___ Fragmento seleccionado ___

Este martes, el dólar oficial cerró casi sin cambios, conservando su valor por encima de los $1.400 en medio de una jornada volátil y de un entorno internacional complicado para los mercados emergentes. La fortaleza del billete estadounidense y la disminución del atractivo de las estrategias de carry trade comienzan a impactar en la cotización local, con la atención puesta en los próximos datos de inflación.
En el mercado mayorista, el tipo de cambio concluyó la jornada en $1.416, manteniéndose alejado del límite superior de la banda cambiaria, que se sitúa en $1.621,98, lo que representa un margen cercano al 14,6%. Durante la sesión, el volumen negociado superó los u$s339,6 millones, reflejando la actividad en el sector.
Por su parte, el dólar minorista finalizó en $1.435 en el Banco de la Nación Argentina, con un promedio de $1.440,9 según los datos de entidades financieras del Banco Central. En este contexto, el dólar tarjeta, que incluye un recargo del 30% por Ganancias, se estableció en $1.865,5. Además, el contado con liquidación tuvo una ligera baja, alcanzando los $1.477,27, mientras que el dólar blue se mantuvo alrededor de los $1.425 en el mercado informal, evidenciando las fluctuaciones en el ámbito cambiario.

___ Datos en estudio ___

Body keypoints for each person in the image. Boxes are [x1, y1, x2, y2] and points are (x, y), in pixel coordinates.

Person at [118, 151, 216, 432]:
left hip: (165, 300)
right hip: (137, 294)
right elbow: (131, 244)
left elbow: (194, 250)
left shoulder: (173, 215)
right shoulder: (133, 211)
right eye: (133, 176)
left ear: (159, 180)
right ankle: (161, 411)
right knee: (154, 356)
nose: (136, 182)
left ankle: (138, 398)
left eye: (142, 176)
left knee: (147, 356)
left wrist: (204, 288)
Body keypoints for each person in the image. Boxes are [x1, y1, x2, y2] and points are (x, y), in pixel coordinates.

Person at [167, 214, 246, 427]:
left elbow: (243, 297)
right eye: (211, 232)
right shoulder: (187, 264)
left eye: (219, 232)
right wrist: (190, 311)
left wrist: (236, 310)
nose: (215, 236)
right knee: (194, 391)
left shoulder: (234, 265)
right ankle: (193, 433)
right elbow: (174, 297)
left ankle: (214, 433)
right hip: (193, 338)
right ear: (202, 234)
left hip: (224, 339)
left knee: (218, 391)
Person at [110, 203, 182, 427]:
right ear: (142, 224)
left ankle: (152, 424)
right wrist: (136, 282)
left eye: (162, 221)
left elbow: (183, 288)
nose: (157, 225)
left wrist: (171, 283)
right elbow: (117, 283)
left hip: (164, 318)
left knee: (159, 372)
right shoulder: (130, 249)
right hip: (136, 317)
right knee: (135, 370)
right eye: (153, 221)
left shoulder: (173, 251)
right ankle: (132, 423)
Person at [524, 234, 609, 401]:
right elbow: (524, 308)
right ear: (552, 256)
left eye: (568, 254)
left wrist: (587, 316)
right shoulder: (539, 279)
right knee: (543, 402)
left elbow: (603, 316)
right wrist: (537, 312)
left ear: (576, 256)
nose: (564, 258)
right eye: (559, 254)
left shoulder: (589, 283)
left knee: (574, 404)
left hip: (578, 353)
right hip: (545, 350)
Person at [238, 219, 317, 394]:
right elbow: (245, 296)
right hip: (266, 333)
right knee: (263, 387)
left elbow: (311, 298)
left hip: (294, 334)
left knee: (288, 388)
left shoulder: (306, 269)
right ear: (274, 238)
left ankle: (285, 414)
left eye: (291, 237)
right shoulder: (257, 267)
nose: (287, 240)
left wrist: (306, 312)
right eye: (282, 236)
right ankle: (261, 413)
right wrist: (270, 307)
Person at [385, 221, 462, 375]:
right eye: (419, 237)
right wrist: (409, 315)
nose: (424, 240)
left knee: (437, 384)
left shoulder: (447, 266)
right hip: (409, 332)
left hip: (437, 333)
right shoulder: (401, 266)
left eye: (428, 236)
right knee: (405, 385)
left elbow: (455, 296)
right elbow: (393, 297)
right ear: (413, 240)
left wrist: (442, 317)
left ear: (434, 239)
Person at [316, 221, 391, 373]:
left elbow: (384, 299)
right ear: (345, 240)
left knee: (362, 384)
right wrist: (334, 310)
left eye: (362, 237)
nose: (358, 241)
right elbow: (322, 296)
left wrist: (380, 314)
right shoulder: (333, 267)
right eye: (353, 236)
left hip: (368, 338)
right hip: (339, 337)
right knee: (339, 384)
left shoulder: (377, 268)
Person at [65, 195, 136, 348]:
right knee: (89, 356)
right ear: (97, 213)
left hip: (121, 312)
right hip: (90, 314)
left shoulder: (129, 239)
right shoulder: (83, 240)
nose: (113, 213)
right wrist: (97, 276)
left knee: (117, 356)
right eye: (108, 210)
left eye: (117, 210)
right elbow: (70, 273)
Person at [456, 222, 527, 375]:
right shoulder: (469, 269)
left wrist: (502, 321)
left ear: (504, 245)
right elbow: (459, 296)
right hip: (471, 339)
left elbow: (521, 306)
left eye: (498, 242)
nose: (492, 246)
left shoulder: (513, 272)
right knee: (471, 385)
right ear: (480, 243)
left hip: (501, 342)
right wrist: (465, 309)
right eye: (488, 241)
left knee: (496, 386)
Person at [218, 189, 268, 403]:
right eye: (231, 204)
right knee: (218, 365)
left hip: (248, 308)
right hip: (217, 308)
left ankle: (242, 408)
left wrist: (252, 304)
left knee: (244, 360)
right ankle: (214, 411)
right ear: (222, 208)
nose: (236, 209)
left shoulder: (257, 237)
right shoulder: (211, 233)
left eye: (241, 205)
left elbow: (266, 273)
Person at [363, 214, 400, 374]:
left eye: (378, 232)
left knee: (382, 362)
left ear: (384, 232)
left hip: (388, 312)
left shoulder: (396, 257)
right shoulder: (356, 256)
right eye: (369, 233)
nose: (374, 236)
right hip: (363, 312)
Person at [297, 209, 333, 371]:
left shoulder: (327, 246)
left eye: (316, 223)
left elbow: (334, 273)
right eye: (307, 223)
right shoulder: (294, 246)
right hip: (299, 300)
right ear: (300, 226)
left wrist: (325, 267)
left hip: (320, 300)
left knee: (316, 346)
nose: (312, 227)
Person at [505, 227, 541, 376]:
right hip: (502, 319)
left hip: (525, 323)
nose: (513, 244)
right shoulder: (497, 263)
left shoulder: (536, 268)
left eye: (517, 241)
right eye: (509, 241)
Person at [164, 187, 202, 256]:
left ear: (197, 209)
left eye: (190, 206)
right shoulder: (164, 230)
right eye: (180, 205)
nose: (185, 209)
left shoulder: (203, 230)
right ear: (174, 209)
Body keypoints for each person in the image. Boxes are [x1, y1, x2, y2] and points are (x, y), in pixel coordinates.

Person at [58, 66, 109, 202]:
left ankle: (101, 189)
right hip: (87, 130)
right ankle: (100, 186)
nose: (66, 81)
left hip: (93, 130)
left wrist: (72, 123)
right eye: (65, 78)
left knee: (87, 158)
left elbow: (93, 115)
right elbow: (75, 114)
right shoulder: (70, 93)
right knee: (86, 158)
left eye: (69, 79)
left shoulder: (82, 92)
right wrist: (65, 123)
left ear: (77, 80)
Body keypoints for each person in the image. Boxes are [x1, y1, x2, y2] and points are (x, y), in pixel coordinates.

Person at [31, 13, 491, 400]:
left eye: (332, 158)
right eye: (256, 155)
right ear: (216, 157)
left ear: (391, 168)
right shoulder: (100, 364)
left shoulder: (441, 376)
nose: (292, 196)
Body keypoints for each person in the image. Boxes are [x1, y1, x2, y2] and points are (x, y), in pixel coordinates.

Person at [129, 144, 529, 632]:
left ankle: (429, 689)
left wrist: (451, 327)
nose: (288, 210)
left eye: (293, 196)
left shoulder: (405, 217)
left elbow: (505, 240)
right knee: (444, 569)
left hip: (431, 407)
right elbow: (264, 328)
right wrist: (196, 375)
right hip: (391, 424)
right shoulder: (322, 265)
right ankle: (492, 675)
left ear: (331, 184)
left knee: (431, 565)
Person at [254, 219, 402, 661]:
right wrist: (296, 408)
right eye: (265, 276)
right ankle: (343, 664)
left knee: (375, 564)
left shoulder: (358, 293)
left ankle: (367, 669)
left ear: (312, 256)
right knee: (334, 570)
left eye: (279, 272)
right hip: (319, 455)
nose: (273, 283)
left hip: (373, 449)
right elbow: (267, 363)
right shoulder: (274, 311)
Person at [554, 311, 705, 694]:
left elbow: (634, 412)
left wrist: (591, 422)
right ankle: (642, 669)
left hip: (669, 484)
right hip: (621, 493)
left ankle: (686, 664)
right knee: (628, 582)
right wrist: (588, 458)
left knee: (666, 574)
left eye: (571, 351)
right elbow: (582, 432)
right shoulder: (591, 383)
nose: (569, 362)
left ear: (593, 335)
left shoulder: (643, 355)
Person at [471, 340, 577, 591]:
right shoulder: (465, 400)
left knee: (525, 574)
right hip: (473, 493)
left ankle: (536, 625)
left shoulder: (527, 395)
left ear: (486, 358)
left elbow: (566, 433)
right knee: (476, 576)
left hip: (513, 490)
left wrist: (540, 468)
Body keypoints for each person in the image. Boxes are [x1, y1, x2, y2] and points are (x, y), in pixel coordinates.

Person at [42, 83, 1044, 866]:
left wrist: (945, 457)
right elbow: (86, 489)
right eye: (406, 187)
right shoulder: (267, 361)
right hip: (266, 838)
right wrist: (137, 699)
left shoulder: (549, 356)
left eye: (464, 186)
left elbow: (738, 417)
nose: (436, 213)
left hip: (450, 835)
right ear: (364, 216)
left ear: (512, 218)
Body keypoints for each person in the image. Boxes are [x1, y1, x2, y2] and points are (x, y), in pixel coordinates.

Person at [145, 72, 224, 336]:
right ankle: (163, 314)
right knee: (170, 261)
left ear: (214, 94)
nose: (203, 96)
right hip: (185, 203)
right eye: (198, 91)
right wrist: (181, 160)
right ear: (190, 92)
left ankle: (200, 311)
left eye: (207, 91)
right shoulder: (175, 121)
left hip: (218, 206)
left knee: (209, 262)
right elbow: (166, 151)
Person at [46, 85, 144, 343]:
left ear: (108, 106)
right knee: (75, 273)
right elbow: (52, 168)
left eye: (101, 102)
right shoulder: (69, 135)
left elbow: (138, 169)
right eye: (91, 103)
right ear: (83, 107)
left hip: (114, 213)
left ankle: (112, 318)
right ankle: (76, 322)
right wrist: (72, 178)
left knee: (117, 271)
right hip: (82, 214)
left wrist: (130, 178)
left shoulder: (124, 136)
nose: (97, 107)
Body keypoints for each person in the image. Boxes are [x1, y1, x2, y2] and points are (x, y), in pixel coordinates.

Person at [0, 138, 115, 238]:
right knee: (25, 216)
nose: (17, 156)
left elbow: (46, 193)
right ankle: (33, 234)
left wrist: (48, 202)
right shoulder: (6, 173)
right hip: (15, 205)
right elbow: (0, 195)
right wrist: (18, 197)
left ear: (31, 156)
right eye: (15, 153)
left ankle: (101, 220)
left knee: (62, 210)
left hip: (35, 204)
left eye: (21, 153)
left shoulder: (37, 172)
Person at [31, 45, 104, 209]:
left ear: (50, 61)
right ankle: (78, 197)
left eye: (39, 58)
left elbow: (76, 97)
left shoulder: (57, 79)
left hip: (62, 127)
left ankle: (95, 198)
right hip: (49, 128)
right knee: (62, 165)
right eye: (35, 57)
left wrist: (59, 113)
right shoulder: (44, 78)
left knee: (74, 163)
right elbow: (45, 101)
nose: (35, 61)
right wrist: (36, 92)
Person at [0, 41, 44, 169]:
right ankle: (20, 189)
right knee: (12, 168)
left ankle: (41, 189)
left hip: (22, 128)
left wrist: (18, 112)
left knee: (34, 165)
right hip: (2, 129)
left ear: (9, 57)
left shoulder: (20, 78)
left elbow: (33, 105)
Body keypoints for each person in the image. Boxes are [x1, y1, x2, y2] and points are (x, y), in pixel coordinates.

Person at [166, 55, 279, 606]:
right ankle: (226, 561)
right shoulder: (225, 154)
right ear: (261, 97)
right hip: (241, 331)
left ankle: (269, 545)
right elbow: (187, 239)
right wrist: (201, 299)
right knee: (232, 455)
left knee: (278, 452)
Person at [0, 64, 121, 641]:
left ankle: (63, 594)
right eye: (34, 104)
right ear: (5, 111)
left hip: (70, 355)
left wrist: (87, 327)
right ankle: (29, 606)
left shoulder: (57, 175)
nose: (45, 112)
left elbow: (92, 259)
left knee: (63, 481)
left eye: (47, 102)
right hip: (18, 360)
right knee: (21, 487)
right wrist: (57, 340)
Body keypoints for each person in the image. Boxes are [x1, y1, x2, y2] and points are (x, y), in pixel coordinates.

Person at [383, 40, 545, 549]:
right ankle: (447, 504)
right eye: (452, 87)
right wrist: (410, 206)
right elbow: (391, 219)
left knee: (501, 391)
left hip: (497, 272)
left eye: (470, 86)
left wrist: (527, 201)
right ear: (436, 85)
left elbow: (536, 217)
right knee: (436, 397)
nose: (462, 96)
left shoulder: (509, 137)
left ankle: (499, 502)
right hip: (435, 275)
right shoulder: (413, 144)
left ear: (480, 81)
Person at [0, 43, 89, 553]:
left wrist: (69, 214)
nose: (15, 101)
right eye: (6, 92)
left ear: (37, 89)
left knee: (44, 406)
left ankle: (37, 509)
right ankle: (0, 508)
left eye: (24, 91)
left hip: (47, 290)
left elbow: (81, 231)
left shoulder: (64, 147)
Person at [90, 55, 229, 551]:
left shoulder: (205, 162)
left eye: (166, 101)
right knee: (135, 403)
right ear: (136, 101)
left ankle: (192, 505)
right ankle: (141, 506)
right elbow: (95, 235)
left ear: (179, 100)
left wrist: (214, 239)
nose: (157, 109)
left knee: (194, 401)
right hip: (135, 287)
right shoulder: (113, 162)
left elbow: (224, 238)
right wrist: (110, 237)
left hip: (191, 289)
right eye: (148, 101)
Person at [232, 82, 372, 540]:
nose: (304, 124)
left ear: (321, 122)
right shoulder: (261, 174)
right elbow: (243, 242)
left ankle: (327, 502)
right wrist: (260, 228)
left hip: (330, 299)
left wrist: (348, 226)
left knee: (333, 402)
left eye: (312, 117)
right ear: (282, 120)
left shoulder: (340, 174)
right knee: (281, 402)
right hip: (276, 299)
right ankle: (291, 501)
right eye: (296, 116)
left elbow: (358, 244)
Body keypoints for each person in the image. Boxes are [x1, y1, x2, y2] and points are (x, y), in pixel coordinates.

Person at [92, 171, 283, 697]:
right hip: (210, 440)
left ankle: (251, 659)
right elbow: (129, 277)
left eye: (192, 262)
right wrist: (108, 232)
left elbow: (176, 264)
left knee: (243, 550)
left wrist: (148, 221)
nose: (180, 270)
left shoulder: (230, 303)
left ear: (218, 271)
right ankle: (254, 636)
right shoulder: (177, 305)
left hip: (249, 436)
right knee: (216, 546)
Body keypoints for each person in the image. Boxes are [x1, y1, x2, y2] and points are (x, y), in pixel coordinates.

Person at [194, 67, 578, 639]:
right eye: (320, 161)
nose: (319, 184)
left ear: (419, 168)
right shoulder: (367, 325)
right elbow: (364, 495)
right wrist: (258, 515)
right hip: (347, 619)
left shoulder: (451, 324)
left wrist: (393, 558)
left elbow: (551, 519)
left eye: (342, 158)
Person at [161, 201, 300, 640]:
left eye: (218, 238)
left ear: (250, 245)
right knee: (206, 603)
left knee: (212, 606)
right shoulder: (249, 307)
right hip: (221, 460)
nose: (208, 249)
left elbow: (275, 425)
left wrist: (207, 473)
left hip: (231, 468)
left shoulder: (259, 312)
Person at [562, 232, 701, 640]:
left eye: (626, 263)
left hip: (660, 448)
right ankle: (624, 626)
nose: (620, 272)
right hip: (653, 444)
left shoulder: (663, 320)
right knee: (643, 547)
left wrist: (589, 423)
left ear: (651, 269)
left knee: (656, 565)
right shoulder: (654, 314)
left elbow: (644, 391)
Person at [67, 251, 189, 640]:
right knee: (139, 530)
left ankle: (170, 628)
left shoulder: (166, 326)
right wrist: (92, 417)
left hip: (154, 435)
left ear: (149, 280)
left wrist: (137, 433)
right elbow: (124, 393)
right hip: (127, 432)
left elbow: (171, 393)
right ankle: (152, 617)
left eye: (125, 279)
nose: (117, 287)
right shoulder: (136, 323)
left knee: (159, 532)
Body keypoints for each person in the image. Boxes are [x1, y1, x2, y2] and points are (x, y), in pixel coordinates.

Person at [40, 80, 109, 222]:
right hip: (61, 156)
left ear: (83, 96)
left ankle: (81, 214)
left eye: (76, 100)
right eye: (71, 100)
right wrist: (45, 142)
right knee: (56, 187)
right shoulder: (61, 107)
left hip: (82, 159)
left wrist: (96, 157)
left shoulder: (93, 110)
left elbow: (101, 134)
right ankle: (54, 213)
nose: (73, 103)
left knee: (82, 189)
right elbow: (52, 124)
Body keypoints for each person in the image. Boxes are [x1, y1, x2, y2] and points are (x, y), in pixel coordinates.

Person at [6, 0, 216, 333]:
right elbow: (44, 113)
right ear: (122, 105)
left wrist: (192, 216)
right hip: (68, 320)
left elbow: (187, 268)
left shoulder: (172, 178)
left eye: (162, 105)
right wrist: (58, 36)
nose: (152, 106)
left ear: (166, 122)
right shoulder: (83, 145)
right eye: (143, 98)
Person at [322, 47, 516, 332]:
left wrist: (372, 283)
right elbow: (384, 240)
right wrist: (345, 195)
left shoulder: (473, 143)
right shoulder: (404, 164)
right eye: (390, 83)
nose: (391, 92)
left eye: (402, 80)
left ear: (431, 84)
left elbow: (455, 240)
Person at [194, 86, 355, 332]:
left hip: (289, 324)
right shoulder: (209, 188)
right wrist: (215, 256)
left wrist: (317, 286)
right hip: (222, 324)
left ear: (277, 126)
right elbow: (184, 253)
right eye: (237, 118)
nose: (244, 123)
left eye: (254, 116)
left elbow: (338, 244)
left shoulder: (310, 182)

___

** Consigna de trabajo 1 **
Indica si cada afirmación coincide con la nota sobre el dólar y cita las palabras de la nota que lo deciden: (a) el tipo de cambio mayorista cerró la jornada en $1.416; (b) el dólar tarjeta incluye un recargo del 30% por Ganancias; (c) el contado con liquidación tuvo una ligera suba.
** Consigna de trabajo 2 **
Reproduce textualmente el tramo de la nota sobre el dólar que va desde "Este martes, el" hasta "en el sector.".

** Resultado de la tarea 1 **
(a) Sí: "el tipo de cambio concluyó la jornada en $1.416".
(b) Sí: "el dólar tarjeta, que incluye un recargo del 30% por Ganancias".
(c) No: "el contado con liquidación tuvo una ligera baja".

** Resultado de la tarea 2 **
Este martes, el dólar oficial cerró casi sin cambios, conservando su valor por encima de los $1.400 en medio de una jornada volátil y de un entorno internacional complicado para los mercados emergentes. La fortaleza del billete estadounidense y la disminución del atractivo de las estrategias de carry trade comienzan a impactar en la cotización local, con la atención puesta en los próximos datos de inflación.
En el mercado mayorista, el tipo de cambio concluyó la jornada en $1.416, manteniéndose alejado del límite superior de la banda cambiaria, que se sitúa en $1.621,98, lo que representa un margen cercano al 14,6%. Durante la sesión, el volumen negociado superó los u$s339,6 millones, reflejando la actividad en el sector.